C’est une tare sociétale d’instituer l’échec comme une normalité. Pensez par exemple à l’université où reprendre une année ou une session pour un étudiant reste encore l’expérience la mieux partagée. Le culte de l’excellence s’accompagne de l’égalité dans le traitement de tous les citoyens pour laisser éclore les talents de chaque enfant quelle que soit son origine sociale. L’exposition médiatique à outrance des rares élèves doués ou du nombre de réussite au bac avec la mention d’honneur cache mal les nombreuses failles et injustices d’un système scolaire qui exclue plus qu’il ne participe à l’inclusion des plus vulnérables. En effet, il est d’abord attendu de la part d’un État moindrement sensible à l’égalité des chances et conscient de la très sérieuse mission de l’éducation pour un peuple de mettre en place toutes les conditions de réussite scolaire avant de se dédouaner. Sinon, il lui sera totalement imputable tous les échecs.
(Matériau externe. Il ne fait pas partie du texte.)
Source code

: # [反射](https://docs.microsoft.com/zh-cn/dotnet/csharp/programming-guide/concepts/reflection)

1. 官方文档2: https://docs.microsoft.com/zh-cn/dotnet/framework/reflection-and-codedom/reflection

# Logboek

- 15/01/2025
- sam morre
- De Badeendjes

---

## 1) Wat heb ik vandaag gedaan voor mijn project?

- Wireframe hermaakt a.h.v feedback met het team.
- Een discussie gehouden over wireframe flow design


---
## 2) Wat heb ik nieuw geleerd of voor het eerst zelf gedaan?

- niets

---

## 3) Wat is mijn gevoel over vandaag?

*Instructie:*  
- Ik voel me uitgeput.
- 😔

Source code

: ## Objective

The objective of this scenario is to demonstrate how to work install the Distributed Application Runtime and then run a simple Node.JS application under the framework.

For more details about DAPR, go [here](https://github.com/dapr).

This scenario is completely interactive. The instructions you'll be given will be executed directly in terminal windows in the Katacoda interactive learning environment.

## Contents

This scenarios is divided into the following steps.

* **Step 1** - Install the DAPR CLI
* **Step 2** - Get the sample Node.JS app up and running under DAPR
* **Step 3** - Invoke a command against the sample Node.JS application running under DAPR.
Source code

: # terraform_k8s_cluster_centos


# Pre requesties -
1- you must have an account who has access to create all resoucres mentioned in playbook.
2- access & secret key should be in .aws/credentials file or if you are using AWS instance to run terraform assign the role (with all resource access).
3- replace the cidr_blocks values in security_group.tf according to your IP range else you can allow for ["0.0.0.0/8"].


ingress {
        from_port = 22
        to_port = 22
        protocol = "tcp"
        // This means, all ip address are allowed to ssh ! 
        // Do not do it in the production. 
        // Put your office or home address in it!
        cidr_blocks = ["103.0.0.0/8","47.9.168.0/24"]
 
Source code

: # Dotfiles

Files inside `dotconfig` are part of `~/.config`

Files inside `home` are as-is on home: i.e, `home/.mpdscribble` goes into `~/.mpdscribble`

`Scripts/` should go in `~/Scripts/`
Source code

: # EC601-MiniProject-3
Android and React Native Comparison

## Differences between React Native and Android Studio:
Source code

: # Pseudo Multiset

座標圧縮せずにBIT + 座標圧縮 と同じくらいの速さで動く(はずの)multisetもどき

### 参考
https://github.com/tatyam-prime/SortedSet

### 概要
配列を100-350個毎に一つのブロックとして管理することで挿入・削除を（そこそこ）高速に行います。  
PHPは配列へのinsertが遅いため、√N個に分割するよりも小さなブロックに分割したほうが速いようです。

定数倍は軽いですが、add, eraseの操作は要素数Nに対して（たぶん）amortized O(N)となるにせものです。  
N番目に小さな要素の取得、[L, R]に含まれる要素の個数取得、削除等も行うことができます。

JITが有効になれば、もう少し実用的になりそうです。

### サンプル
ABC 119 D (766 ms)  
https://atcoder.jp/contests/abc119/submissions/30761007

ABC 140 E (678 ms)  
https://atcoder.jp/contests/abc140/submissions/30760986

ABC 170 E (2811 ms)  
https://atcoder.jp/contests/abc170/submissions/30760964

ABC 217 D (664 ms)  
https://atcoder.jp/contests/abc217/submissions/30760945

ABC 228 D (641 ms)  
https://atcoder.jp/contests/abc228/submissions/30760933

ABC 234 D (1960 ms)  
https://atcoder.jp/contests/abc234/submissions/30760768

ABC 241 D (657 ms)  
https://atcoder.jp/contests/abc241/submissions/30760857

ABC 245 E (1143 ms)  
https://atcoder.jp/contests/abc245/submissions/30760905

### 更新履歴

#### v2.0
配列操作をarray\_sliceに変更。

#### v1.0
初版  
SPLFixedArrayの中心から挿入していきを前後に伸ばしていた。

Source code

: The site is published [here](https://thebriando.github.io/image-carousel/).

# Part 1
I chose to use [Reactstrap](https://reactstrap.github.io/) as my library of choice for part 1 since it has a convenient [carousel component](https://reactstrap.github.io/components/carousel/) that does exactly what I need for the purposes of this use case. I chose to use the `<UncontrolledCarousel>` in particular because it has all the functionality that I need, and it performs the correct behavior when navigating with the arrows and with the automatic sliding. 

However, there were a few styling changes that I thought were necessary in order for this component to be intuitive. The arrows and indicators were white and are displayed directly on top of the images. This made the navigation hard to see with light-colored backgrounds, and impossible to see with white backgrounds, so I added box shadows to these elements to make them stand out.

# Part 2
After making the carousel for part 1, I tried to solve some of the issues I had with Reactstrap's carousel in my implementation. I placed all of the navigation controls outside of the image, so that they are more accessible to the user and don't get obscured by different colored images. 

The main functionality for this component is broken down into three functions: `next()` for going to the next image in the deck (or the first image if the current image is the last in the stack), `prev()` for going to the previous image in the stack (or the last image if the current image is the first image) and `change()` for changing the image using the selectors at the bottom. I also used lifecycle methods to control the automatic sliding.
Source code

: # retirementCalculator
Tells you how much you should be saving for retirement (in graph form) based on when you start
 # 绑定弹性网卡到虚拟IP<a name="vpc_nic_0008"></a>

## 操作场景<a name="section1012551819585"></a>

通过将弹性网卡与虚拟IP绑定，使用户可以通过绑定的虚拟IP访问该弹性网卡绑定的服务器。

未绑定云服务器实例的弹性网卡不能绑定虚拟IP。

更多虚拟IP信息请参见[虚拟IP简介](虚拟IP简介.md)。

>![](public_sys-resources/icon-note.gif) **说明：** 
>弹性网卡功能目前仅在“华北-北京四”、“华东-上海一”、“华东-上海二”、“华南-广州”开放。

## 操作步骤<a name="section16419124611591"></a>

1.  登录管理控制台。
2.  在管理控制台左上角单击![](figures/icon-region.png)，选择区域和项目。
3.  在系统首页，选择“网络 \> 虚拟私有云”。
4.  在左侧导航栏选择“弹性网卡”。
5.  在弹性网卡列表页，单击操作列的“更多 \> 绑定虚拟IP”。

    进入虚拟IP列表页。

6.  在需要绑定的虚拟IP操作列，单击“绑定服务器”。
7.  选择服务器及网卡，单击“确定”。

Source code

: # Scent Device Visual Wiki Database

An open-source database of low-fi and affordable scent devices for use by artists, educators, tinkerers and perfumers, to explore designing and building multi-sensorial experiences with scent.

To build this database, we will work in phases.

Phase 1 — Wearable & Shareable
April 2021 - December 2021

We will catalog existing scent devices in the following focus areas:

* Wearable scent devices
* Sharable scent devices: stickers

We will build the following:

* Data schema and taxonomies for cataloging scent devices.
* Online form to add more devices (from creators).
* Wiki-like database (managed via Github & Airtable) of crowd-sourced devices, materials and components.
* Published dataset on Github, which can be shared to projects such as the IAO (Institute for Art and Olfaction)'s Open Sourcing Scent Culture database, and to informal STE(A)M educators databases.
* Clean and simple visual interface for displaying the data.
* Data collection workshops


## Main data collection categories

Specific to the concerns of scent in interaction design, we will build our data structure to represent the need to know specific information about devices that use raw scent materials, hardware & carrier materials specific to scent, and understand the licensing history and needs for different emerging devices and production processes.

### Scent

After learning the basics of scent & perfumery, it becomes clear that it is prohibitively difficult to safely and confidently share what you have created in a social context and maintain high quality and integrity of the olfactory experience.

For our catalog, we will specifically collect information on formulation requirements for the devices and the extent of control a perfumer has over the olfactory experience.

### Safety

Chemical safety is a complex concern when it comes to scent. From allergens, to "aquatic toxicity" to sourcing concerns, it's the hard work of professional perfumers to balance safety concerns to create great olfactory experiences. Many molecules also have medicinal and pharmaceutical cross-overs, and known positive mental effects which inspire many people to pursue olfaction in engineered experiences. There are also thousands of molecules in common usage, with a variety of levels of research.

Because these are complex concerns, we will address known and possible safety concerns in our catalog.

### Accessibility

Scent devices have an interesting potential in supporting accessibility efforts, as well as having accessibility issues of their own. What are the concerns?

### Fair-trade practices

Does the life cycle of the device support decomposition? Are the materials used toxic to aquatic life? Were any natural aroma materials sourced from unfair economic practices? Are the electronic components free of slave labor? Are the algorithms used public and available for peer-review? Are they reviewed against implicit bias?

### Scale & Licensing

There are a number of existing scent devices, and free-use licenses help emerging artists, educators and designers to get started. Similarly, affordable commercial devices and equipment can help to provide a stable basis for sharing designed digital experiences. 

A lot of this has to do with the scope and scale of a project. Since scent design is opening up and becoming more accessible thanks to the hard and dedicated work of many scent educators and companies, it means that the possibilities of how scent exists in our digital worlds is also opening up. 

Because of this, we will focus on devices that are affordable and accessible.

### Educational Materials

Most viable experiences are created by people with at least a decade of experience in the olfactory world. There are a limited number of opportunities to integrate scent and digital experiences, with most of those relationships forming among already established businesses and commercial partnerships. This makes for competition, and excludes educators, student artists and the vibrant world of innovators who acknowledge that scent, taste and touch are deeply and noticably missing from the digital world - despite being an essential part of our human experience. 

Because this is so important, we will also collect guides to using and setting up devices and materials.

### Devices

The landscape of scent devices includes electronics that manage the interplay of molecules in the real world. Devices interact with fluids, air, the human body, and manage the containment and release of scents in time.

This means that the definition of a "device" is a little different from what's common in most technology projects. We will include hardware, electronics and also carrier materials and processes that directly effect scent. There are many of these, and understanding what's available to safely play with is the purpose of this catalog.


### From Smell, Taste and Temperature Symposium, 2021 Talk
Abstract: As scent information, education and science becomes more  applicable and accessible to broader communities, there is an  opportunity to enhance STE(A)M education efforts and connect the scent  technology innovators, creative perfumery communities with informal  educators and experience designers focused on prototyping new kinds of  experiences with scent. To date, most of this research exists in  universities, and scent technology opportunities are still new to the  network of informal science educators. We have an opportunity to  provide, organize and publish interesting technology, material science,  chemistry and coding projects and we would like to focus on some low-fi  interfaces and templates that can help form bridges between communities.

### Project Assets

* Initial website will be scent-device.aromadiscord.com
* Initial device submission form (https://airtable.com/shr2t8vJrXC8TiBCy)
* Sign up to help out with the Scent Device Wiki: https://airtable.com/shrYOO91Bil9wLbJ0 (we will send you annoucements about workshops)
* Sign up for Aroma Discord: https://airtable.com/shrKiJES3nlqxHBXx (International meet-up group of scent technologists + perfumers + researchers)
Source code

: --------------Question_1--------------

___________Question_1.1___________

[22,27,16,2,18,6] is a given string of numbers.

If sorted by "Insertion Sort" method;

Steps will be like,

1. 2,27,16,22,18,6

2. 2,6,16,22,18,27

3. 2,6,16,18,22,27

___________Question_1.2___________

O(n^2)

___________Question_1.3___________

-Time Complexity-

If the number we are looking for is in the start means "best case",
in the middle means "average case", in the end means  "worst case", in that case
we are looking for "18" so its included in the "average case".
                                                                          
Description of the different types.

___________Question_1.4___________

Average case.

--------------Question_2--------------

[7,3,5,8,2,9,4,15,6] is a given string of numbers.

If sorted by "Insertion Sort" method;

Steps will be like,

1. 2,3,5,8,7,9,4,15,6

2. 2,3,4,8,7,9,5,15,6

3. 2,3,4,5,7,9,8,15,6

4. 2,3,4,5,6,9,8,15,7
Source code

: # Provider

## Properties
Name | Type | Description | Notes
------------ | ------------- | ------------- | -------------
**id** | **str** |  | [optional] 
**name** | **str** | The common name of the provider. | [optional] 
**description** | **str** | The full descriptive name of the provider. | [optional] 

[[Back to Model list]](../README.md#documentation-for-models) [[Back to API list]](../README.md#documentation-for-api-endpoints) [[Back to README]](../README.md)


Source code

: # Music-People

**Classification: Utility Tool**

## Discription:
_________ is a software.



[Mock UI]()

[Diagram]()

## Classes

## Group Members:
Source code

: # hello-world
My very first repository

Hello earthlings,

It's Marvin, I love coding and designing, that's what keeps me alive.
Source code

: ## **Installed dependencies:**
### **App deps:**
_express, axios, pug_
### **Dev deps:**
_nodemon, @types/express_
Il y a ainsi une indifférence sidérante proche d’un cynisme collectif volontaire à laisser toute la responsabilité d’un échec sur les frêles épaules d’un élève à peine sorti de l’adolescence, en pensant que de simples mots d’encouragements suffiront. Un jeune d’à peine 18 ou 20 ans qui commence sa vie d’adule par un cuisant échec, c’est un sacré coup pour l’estime de soi. On ne mesure pas souvent l’étendue psychologique de recevoir une première claque à l’aube d’une vie et d’être parfois la risée bien dissimulée d’une société. La confiance en soi d’un peuple dont on espère qu’il saura compétir plus tard avec le reste du monde se construit et se forge d’abord sur les bancs de l’école.
En plus des conséquences psychologiques qui pourrait entraîner une succession d’échecs, il y a une médiocrité étatique dans la gouvernance scolaire d’accepter de dépenser annuellement des milliards pour aboutir à des échecs…
Lorsque des pratiques institutionnalisées donnent les mêmes piètres résultats, il y a alors lieu de faire un temps d’arrêt et de questionner la pertinence de ces pratiques. Le lourd héritage colonial français, dans ses différentes ramifications, nous enferme dans un immobilisme atavique.
Ailleurs dans le monde, le baccalauréat, tel qu’il se vit et se déroule en France comme dans ses ex-colonies, n’existe pas. Les évaluations de fin de parcours, en plus de leur caractère plus humain, intègrent des dimensions plus représentatives du réel niveau de l’élève tout au long de sa scolarité.